The Spoon flagged Aspara back in January as a company to watch in the up-and-coming at-home farming space because of the device’s small size, lowish price point, and approach to hydroponics. At the time, the company was selling its system, which can fit easily on a countertop, to customers in Hong Kong and in very, very limited quantities via Amazon to other parts of the world.
This official U.S. launch makes the device available to all U.S. consumers. Speaking on the phone today, Rob Alexander, the Owner of Conducted Sales, the sales agent for Aspara in North American markets, said that Aspara has another eight retailers in the works, though he couldn’t at this point use specific names.

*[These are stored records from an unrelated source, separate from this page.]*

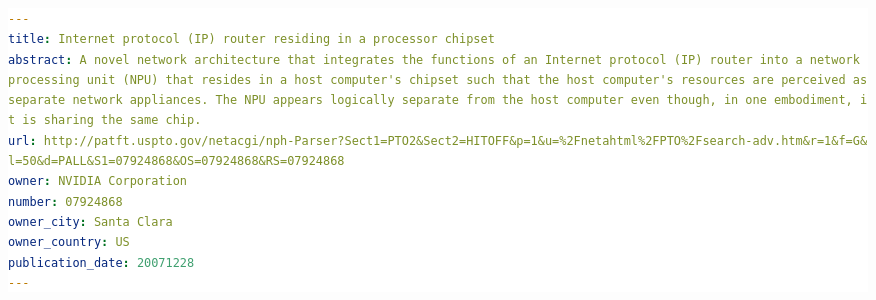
 ```yaml
---
title: Internet protocol (IP) router residing in a processor chipset
abstract: A novel network architecture that integrates the functions of an Internet protocol (IP) router into a network processing unit (NPU) that resides in a host computer's chipset such that the host computer's resources are perceived as separate network appliances. The NPU appears logically separate from the host computer even though, in one embodiment, it is sharing the same chip.
url: http://patft.uspto.gov/netacgi/nph-Parser?Sect1=PTO2&Sect2=HITOFF&p=1&u=%2Fnetahtml%2FPTO%2Fsearch-adv.htm&r=1&f=G&l=50&d=PALL&S1=07924868&OS=07924868&RS=07924868
owner: NVIDIA Corporation
number: 07924868
owner_city: Santa Clara
owner_country: US
publication_date: 20071228
---
```


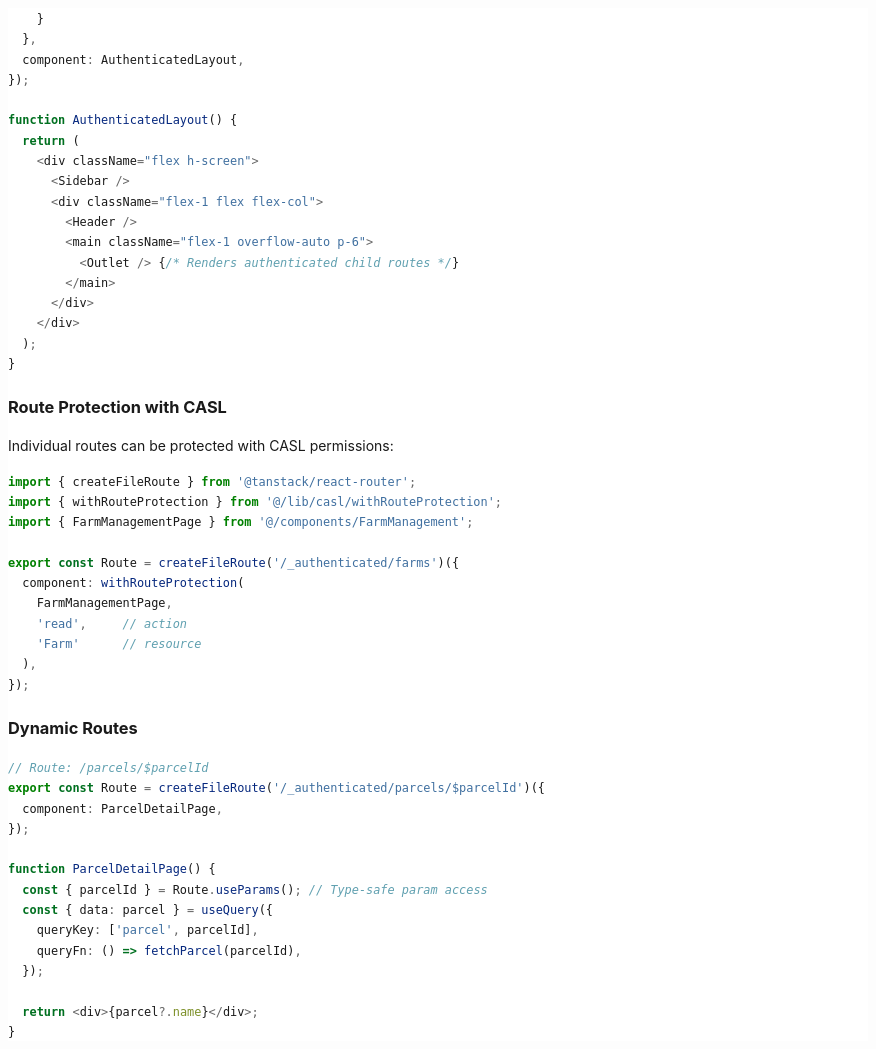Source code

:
 ```typescript
    }
  },
  component: AuthenticatedLayout,
});

function AuthenticatedLayout() {
  return (
    <div className="flex h-screen">
      <Sidebar />
      <div className="flex-1 flex flex-col">
        <Header />
        <main className="flex-1 overflow-auto p-6">
          <Outlet /> {/* Renders authenticated child routes */}
        </main>
      </div>
    </div>
  );
}
```

### Route Protection with CASL

Individual routes can be protected with CASL permissions:

```typescript
import { createFileRoute } from '@tanstack/react-router';
import { withRouteProtection } from '@/lib/casl/withRouteProtection';
import { FarmManagementPage } from '@/components/FarmManagement';

export const Route = createFileRoute('/_authenticated/farms')({
  component: withRouteProtection(
    FarmManagementPage,
    'read',     // action
    'Farm'      // resource
  ),
});
```

### Dynamic Routes

```typescript
// Route: /parcels/$parcelId
export const Route = createFileRoute('/_authenticated/parcels/$parcelId')({
  component: ParcelDetailPage,
});

function ParcelDetailPage() {
  const { parcelId } = Route.useParams(); // Type-safe param access
  const { data: parcel } = useQuery({
    queryKey: ['parcel', parcelId],
    queryFn: () => fetchParcel(parcelId),
  });

  return <div>{parcel?.name}</div>;
}
```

High-tech, hydroponic farms have historically been the territory of industrial-scale indoor farming companies — the AeroFarms and Plentys of the world. But following this past January’s CES show, both major appliance makers like LG and Miele along with smaller startups began to heavily publicize a new kind of indoor farm, one created for the at-home consumer. These devices are typically quite small and meant to feed a single household, rather than supply a grocery retailer.
Alexander said Aspara’s homegrown system differs from others on the market in the way it tackles the hydroponic element of the farming. It uses what he calls an “ebb and flow” design, where water for the plant roots is constantly replenished from the side unit (see image above), making the water supply easier to refill than many at-home farms. Aspara’s also has sensors that determine nutrient levels in the water, the current level of humidity in the air, and whether a plant is getting too much light. An accompanying app notifies the user when any of these elements need attention.
“It’s trying to give you feedback to create the optimum growing environment,” Alexander said.
Another differentiation: the device is repairable. While that might first sound like a weird selling point (no one wants to buy tech that might break), it actually speaks to how seriously Aspara is pursuing the idea of making its high-tech grow system the kind of kitchen appliance that’s on par with a dishwasher or refrigerator. You don’t throw out a dishwater the second something goes wrong. In the same way, Aspara users can replace parts like sensors and light canopies, rather than having to go out and buy a whole new farm.
The company’s approach recently won them the Green Product Audience Award.
Price-wise, Aspara is on the lower end of the at-home farming spectrum. The device goes for $349 right now at Home Depot online.
Of course these days you can’t have a conversation about at-home food production without brining COVID-19 up. Since Apsara wasn’t available to North Americans at the height of shelter-in-place mandates, the company wasn’t measuring demand for its product in that region. However, Alexander told me they did see a spike in Hong Kong, where the device has been available for some time.
My guess is that with the product available Stateside, that demand will surface quickly. Other at-home farming systems have seen huge jumps in demand recently as the pandemic, panic-buying sprees, and other factors have made many consumers question their total reliance on the traditional food supply chain.
Next up, Aspara wants to do a widespread launch in Canada, and also broaden the types of plants its system can grow to include other types of plants, including fruits and vegetables.